Film Scouts Reviews

"Gun Shy"

by Thom Bennett

Starring: Liam Neeson, Sandra Bullock, Oliver Platt, Jose Zuniga, Michael Delorenzo, Andy Lauer, Richard Schiff, Paul Ben-Victor, Gregg Daniel, Ben Weber
Produced by Sandra Bullock and Roger Birnbaum.
Written and Directed by Eric Blakeney.

Can a shell-shocked DEA agent fall in love with the woman who just gave him an enema and ride off into the sunset?

"Gun Shy" is the most recent member of the unfortunate fraternity of films in limbo. Every year, after Summer Blockbusters, Holiday Films and award buzz subsides, there remains a handful of leftover, bordering on dreadful films that the studios simply do not know what to do with. These are the films we are left to muddle through for the first few months of every year until the studios get their collective conscience back (somewhat) and begin to trot out their hopefully better fare.

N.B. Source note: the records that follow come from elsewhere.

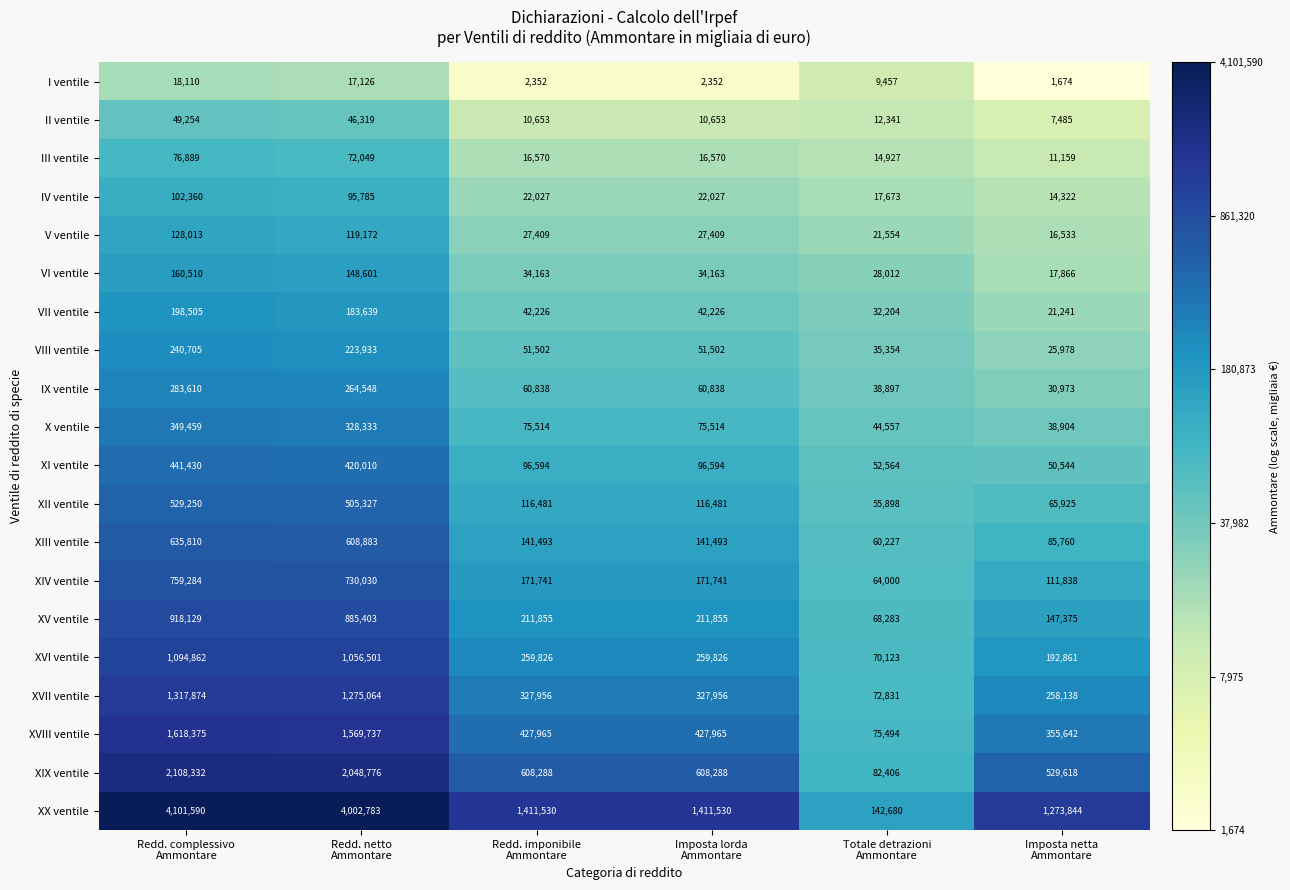

What is the spread (max minus min) of values at Redd. netto
Ammontare?

3985657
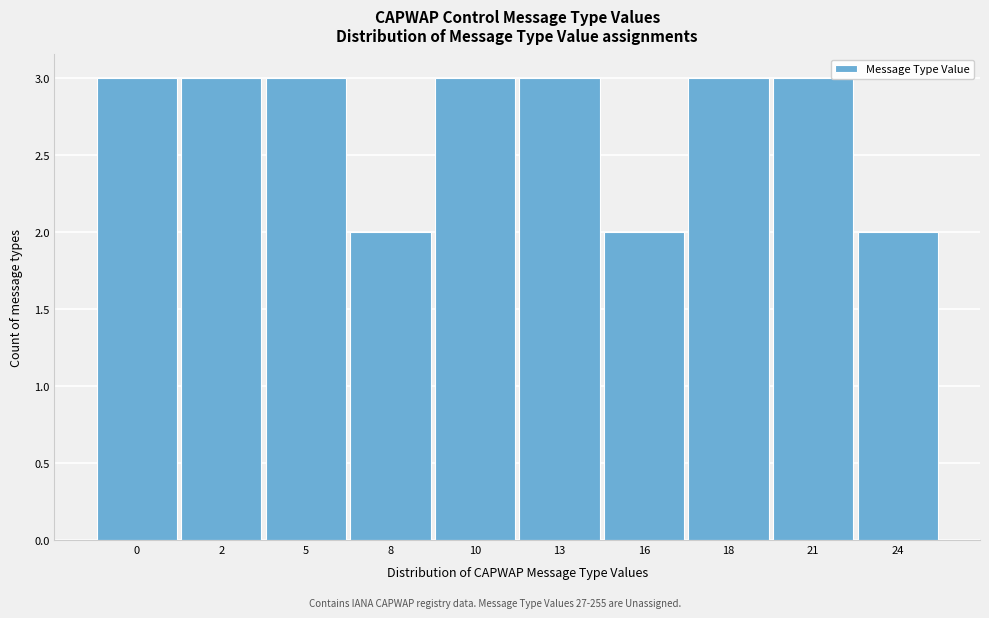

Reading left to right, extract all data points from this chart.

3	3	3	2	3	3	2	3	3	2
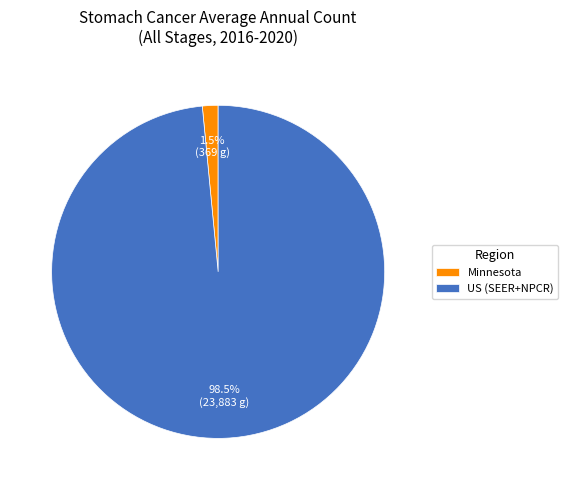

Is the sum of US (SEER+NPCR) and Minnesota greater than half?

Yes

The story deals with an undercover DEA agent (Liam Neeson) who has had enough, yet must still wrap up one last case so that he car retire to the "ocean view" he rambles on about. However, things get complicated (as they so often do) when he gets involved simultaneously with his new-found support group, a hot-head gangster with (Oliver Platt) and the new love of his life (Sandra Bullock).

This is the type of film that taken on premise alone should be funny. Yet premise does not a movie make and "Gun Shy" suffers from trying to do too many things at once and none particularly well. It is not funny enough to be the spoof it wants to be, exciting or suspenseful enough to support the action scenes, and there is not enough chemistry between Neeson and Bullock to light a match, much less carry a love story.

Bullock (who also served as producer) turns in what can be considered little more than a cameo appearance in the film – and an unnecessary one at that. Her character and the paper-thin love story that she brings with her, seems as though they were added in after the fact.

Short of a rather funny performance by Oliver Platt as the bumbling wiseguy by cliché, whose dream it is to grow tomatoes in Sicily, "Gun Shy" is a rather hackneyed comedy lacking in both laughs and substance. Its relegation to the January / February cinematic dumping ground is no great mystery.